Web Application Attacks and Defences
Published by MacAvon Media, 150 pages.
ISBN13: 978-0956737-06-9, ISBN10: 0-956737-06-4
A short book in the Web Security Topics series for Web developers. Provides a clear guide to injection attacks and cross-site scripting attacks, describing different kinds of attack, and explaining how to ensure that malicious data submitted to a Web application is either rejected or rendered harmless. Includes examples in JavaScript/Node.js, key points at the end of every section and a full glossary.
Recommended list prices: £7.99 (GBP), $11.49 (USD), €8.99 (EU) – actual prices at booksellers may vary.
This book will be available in December 2012. The number of pages is approximate pending publication.

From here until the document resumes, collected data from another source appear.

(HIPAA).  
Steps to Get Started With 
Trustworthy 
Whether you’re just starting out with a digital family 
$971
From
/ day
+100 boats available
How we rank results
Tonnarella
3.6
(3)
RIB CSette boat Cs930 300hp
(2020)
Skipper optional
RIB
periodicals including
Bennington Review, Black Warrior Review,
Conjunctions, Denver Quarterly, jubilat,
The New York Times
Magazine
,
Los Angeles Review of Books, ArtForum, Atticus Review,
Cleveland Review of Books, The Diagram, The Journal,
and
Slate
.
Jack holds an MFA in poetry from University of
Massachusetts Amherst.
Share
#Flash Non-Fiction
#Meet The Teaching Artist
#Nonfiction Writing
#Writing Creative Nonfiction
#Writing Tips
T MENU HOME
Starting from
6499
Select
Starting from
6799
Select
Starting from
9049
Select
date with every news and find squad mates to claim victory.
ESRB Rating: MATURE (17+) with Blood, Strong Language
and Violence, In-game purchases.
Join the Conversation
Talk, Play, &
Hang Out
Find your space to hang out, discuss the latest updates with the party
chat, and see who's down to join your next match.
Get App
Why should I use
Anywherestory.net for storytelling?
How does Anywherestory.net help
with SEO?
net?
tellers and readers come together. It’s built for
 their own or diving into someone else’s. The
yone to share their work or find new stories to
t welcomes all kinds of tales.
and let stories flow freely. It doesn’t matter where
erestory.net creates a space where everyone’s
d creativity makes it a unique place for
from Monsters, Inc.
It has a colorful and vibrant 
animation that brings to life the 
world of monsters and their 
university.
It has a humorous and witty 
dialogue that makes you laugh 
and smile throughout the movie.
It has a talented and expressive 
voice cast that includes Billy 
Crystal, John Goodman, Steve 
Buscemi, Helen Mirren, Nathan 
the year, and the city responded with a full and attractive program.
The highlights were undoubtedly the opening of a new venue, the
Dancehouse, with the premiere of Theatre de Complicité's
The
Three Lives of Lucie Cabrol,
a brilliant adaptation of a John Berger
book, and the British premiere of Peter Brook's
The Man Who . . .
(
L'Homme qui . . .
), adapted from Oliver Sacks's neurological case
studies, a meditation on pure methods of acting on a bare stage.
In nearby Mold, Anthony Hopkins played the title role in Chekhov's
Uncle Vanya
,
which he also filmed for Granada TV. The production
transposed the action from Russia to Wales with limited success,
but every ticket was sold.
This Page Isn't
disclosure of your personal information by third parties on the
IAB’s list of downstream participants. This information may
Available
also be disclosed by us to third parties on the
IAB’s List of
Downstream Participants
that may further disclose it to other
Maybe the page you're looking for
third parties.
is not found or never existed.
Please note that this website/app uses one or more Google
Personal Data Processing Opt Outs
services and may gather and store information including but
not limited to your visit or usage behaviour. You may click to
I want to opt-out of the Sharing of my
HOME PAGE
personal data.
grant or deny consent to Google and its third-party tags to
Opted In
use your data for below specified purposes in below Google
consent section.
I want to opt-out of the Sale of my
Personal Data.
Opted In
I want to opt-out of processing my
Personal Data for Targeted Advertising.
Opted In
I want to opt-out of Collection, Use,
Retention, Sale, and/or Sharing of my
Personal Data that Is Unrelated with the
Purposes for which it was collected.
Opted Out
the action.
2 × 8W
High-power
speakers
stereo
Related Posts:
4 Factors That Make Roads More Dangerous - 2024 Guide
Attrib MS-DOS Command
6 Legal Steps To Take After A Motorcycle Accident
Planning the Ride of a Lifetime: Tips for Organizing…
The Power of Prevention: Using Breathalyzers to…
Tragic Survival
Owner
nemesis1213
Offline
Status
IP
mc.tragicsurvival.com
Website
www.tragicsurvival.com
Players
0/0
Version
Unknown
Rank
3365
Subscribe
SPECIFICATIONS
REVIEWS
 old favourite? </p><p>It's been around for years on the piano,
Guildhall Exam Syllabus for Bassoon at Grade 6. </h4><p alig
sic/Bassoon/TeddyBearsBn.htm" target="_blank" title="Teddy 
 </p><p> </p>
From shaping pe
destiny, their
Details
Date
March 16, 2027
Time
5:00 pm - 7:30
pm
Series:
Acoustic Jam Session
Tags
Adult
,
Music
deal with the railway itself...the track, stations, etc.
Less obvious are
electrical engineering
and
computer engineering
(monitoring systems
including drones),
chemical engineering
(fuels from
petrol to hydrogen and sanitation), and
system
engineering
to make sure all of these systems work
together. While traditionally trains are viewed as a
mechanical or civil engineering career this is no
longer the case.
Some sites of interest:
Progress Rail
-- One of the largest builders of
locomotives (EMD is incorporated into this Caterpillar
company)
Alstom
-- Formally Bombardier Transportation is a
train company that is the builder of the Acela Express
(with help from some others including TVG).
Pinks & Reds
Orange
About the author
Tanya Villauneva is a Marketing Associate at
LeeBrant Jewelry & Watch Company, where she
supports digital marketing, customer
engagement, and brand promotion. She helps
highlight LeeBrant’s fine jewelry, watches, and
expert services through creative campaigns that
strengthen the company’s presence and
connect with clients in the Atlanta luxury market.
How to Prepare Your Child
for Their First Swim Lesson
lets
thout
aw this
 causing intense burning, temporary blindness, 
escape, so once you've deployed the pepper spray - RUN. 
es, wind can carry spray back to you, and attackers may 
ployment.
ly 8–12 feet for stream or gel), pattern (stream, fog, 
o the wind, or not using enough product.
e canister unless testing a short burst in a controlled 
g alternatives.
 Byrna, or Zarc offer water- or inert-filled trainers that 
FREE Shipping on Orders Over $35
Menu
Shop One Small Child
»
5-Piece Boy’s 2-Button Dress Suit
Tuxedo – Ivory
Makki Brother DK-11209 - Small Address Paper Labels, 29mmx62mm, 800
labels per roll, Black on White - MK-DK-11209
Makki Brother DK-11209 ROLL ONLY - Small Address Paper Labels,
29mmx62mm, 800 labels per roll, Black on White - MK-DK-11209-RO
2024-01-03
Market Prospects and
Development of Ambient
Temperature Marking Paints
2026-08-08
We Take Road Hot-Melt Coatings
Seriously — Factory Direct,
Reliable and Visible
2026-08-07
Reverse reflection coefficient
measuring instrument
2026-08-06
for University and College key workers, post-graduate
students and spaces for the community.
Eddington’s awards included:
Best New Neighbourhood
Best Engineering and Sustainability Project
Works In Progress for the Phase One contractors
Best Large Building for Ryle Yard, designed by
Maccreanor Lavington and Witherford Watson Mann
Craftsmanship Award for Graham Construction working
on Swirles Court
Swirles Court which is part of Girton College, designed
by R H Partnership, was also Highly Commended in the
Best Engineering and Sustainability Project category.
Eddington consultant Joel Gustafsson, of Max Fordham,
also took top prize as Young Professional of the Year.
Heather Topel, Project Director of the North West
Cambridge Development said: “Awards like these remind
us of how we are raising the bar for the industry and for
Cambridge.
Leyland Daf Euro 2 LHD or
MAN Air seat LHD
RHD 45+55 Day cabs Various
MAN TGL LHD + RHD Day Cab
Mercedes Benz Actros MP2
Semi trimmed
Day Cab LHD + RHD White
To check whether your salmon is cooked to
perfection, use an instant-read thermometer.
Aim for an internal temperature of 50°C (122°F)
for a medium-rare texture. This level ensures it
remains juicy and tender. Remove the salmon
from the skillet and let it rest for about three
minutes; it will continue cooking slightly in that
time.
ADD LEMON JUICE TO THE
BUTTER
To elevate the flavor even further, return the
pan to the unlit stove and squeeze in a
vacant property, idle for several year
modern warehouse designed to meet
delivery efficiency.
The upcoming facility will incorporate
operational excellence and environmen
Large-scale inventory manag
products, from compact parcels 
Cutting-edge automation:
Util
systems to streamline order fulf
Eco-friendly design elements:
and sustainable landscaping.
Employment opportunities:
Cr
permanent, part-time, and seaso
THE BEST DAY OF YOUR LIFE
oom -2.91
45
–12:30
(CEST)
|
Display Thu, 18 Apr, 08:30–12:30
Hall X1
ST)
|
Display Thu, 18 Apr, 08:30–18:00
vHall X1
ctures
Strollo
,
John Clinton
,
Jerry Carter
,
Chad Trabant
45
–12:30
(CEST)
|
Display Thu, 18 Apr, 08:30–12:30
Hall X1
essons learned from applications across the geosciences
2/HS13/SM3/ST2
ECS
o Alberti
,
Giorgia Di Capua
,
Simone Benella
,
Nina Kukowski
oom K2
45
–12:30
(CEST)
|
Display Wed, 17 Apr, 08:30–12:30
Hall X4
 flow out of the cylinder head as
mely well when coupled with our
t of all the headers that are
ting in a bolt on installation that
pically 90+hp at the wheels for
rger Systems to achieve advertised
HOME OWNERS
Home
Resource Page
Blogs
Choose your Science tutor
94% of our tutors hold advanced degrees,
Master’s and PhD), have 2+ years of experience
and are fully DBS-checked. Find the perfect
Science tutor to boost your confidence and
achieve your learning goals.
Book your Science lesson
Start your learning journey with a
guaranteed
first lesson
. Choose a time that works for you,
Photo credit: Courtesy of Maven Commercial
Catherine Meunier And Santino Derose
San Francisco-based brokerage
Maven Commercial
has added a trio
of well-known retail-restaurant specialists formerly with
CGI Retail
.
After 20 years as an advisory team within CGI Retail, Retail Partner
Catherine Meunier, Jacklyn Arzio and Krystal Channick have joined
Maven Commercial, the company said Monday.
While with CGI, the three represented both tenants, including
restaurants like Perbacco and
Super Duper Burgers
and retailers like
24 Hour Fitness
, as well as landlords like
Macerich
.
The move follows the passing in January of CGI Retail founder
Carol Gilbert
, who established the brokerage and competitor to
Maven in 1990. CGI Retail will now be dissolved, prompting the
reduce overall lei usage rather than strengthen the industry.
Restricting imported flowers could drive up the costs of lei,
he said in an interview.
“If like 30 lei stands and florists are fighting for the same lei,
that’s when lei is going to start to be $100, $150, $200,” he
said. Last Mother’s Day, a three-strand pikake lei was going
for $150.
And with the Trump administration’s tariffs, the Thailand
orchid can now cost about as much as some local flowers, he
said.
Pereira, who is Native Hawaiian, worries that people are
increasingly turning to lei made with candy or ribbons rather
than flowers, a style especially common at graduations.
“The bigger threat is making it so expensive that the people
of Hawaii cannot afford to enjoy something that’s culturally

Written for professional and student Web developers, this little book provides a clear guide to different kinds of malicious attack on Web applications, and the ways in which the developer can defend their application against these attacks.
Web applications may use secure communication and implement a secure authentication scheme, but still be vulnerable to attacks by way of specially crafted data that may be sent by malefactors. This book explains how requests which may seem legitimate can be used as a vehicle for injection attacks which access private files, execute commands on the server, generate bulk email, and execute database queries. It also describes those attacks, usually called cross-site scripting attacks, which rely on deceiving the Web application into executing JavaScript which can obtain data or cookies from visitors to the site.
The defence against such attacks is to ensure that malicious data submitted to the Web application is either rejected or rendered harmless. This guide describes how this can be achieved.
Short working programs written in JavaScript/Node.js are provided throughout the book and via the companion site websecuritytopics.info.